In colonial times the Conestoga wagon was popular for migration southward through the Great Appalachian Valley along the Great Wagon Road. After the American Revolution it was used to open up commerce to Pittsburgh and Ohio. In 1820 rates charged were roughly one dollar per 100 pounds per 100 miles, with speeds about 15 mi (24 km) per day. The Conestoga, often in long wagon trains, was the primary overland cargo vehicle over the Appalachian Mountains until the development of the railroad. The wagon was pulled by a team of up to eight horses or up to a dozen oxen. For this purpose, the Conestoga horse, a special breed of medium to heavy draft horses, was developed.

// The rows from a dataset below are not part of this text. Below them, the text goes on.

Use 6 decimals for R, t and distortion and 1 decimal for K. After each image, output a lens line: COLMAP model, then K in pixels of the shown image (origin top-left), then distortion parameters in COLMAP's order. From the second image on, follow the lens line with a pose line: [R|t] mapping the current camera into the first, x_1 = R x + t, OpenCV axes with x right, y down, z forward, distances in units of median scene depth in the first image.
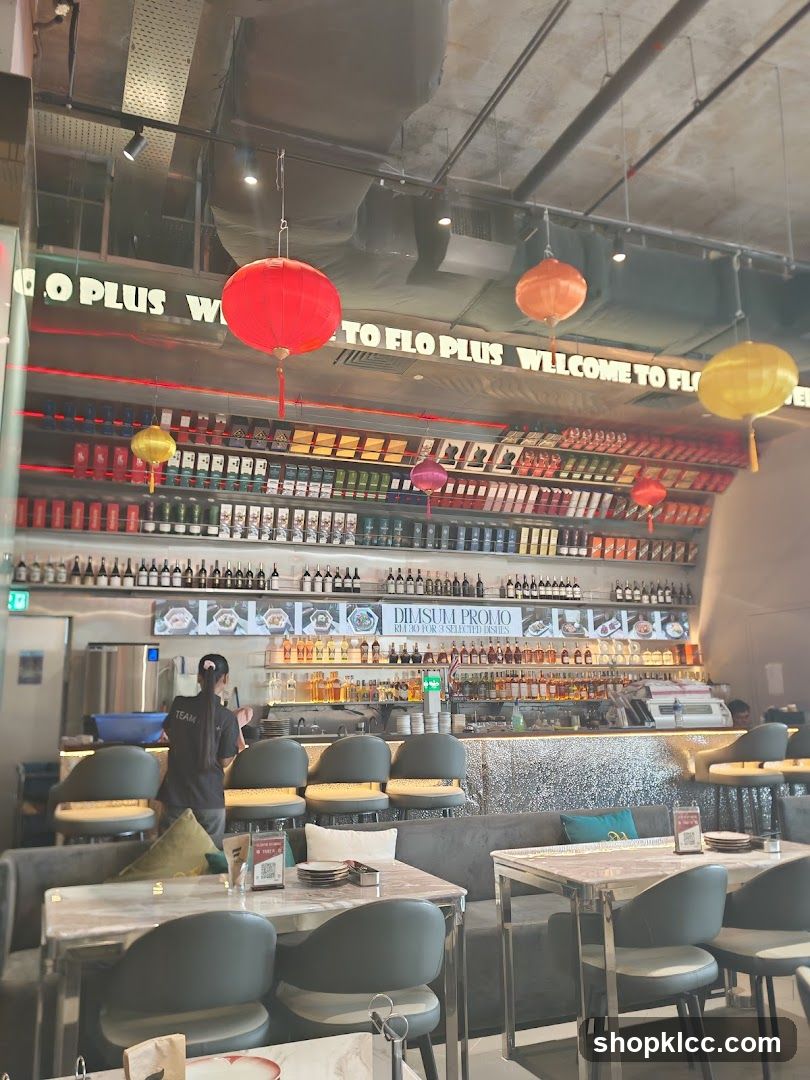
lens RADIAL K [[887.4, 0, 405.0], [0, 887.4, 540.0], [0, 0, 1]] dist [0.123300, -0.001640]
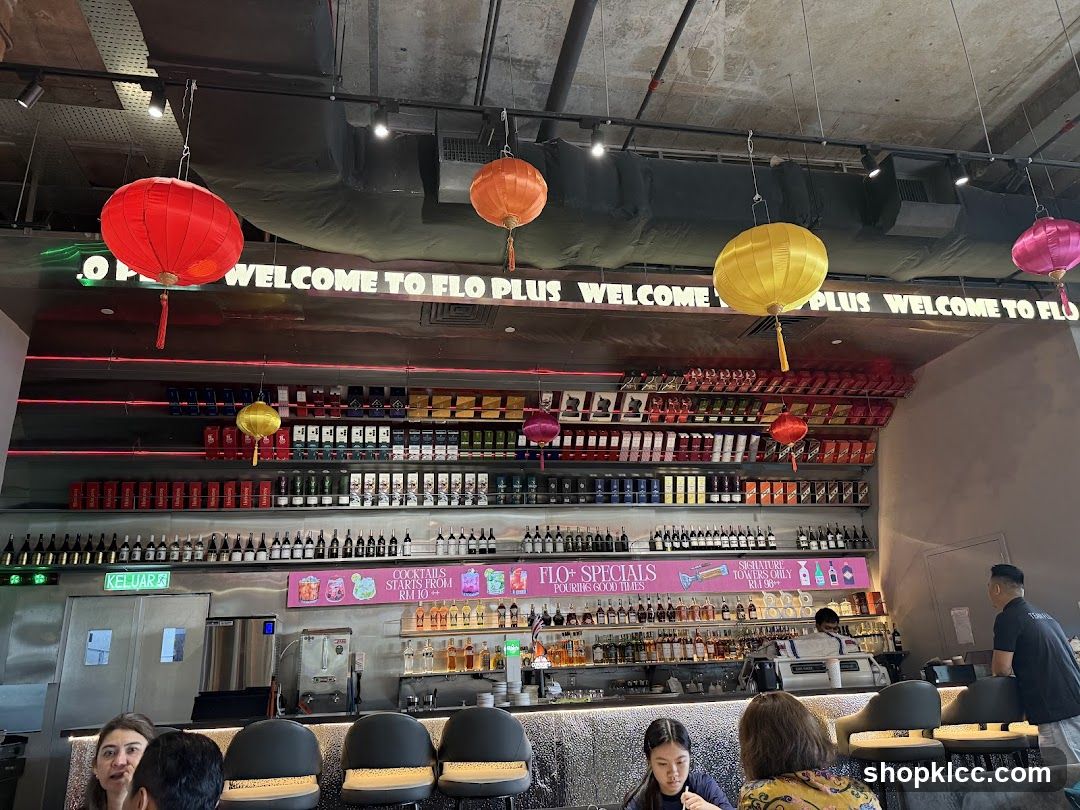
lens RADIAL K [[772.5, 0, 540.0], [0, 772.5, 405.0], [0, 0, 1]] dist [0.149976, -0.277954]
pose [[0.979811, -0.091556, -0.177729, 0.167292], [0.065345, 0.986810, -0.148105, 0.027644], [0.188945, 0.133501, 0.972871, 0.146856]]
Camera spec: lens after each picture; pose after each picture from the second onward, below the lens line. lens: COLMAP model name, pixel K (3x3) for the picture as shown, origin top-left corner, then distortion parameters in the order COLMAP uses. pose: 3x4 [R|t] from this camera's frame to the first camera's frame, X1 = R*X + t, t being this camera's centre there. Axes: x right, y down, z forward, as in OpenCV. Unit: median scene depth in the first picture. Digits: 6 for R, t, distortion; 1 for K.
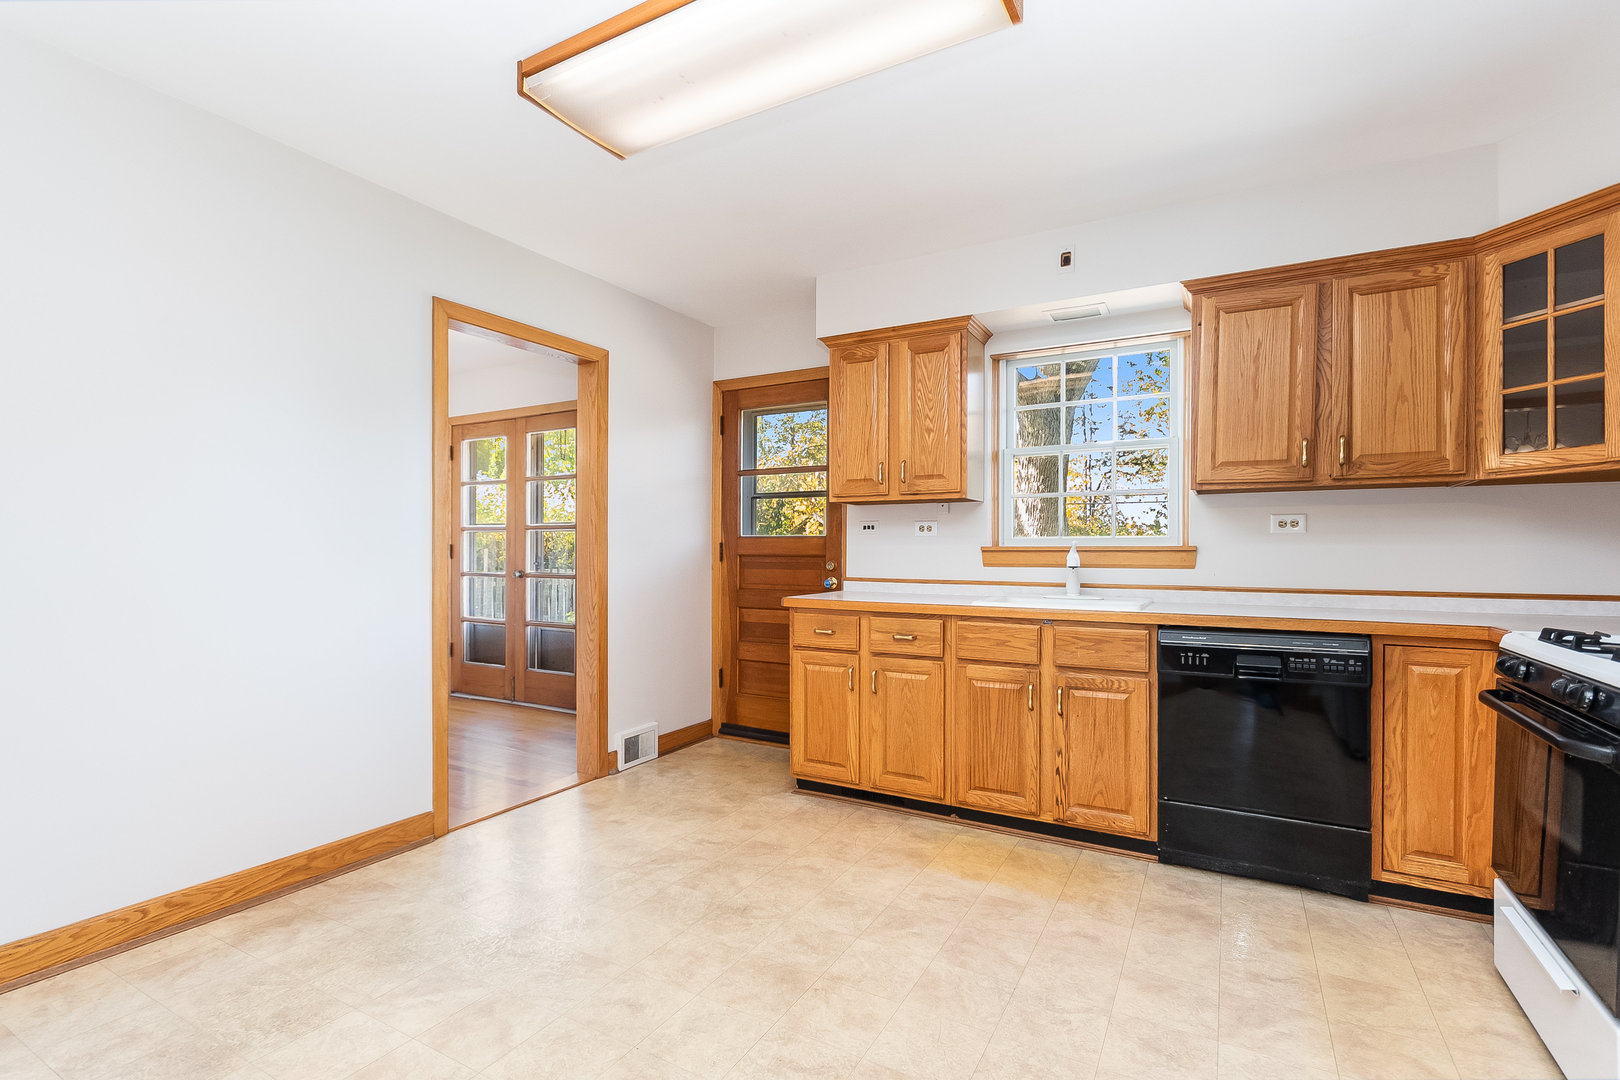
lens RADIAL K [[744.7, 0, 799.1], [0, 744.7, 552.5], [0, 0, 1]] dist [-0.009770, 0.000115]
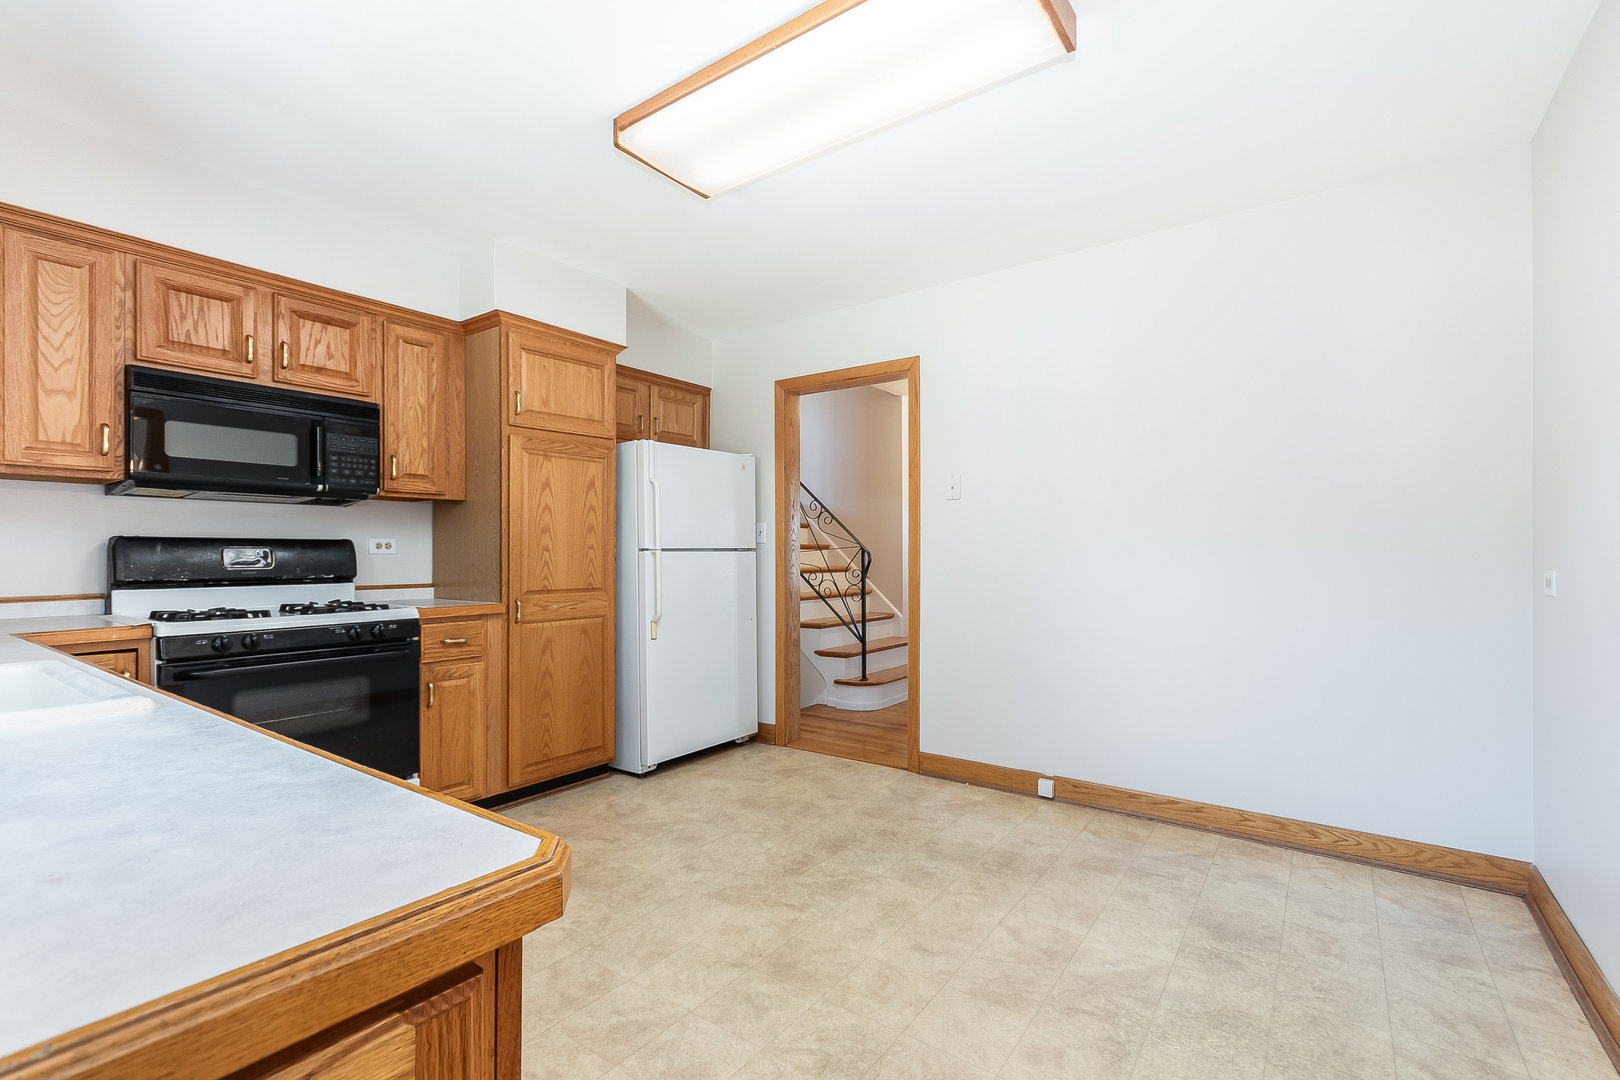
lens RADIAL K [[712.2, 0, 810.2], [0, 712.2, 553.9], [0, 0, 1]] dist [-0.000414, -0.000192]
pose [[-0.994956, -0.000935, 0.100310, -0.099286], [-0.000952, 1.000000, -0.000125, -0.000013], [-0.100310, -0.000220, -0.994956, 1.303031]]
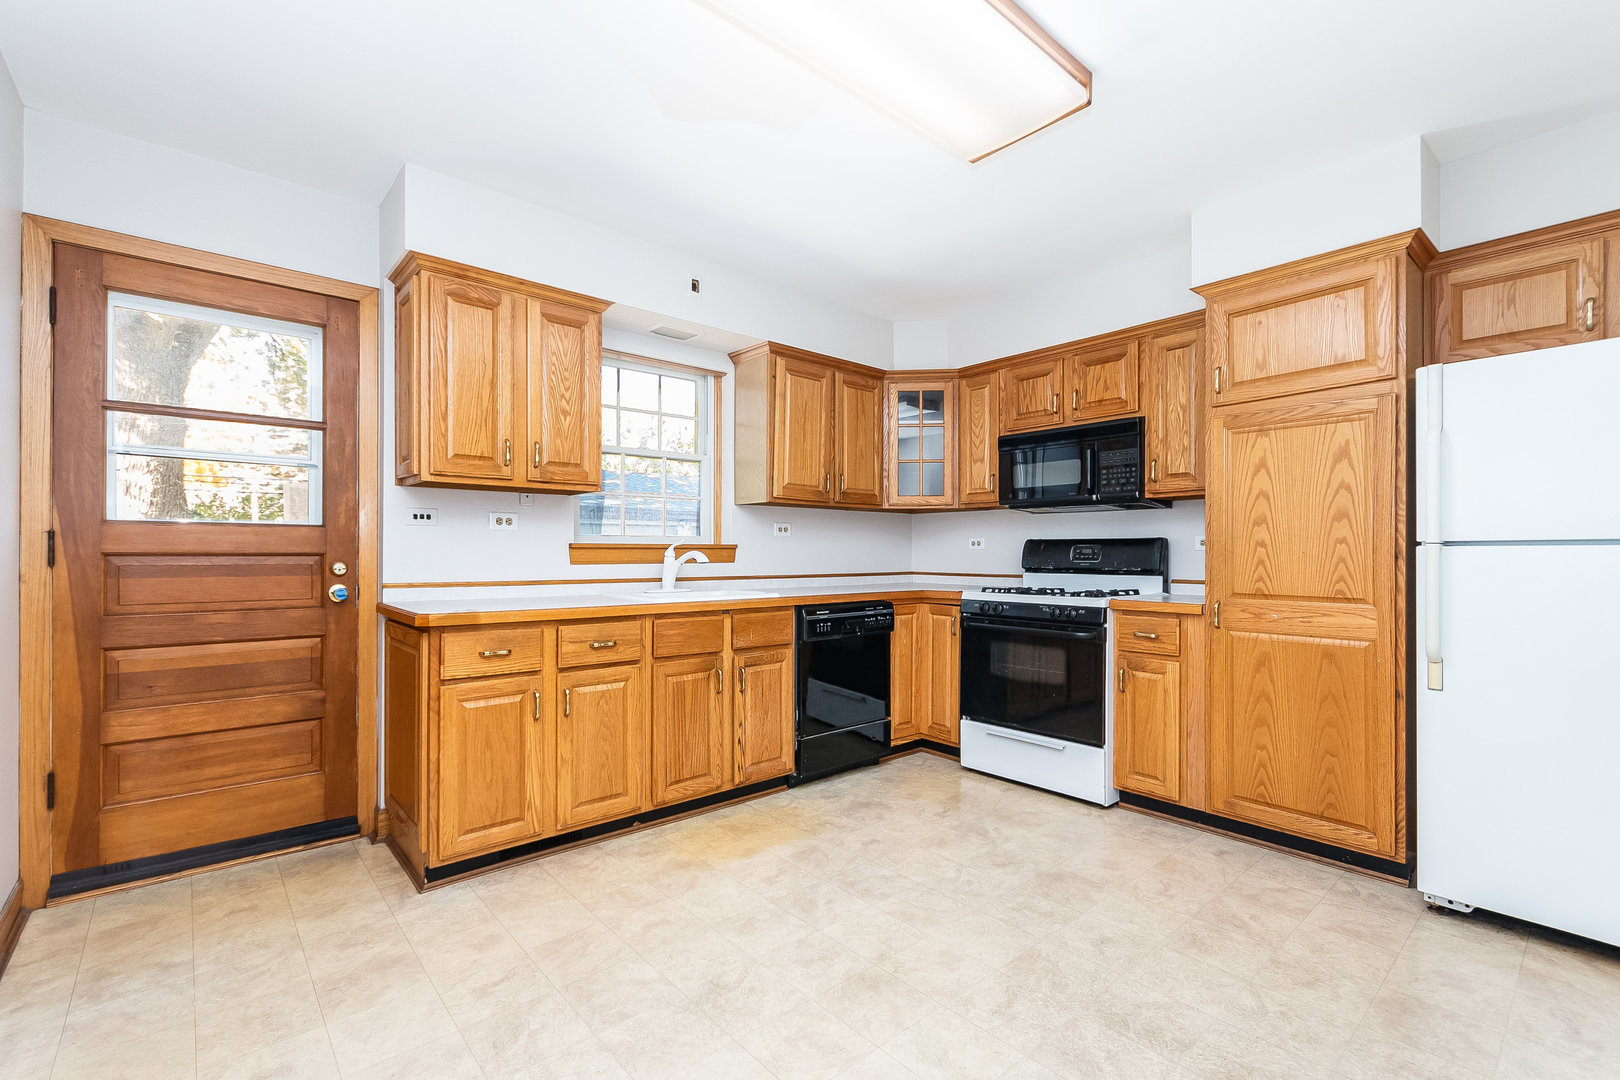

In Canada, the Conestoga wagons were used by Pennsylvania German migrants who left the United States for Southern Ontario, settling various communities in Niagara Region, Kitchener-Waterloo area and York Region (mostly in Markham, Ontario and Stouffville, Ontario).
The Conestoga wagon was built with its floor curved upward to prevent the contents from tipping and shifting. The average Conestoga wagon was 18 feet long, 11 feet high, and 4 feet in width. It could carry up to 12,000 pounds (5,400 kg) of cargo. The seams in the body of the wagon were stuffed with tar to protect them from leaking while crossing rivers. Also for protection against bad weather, stretched across the wagon was a tough, white canvas cover. The frame and suspension were made of wood, and the wheels were often iron-rimmed for greater durability. Water barrels built on the side of the wagon held water, and toolboxes held tools needed for repair on the wagon. Also, the feedbox on the back of the wagon was used to feed the horses.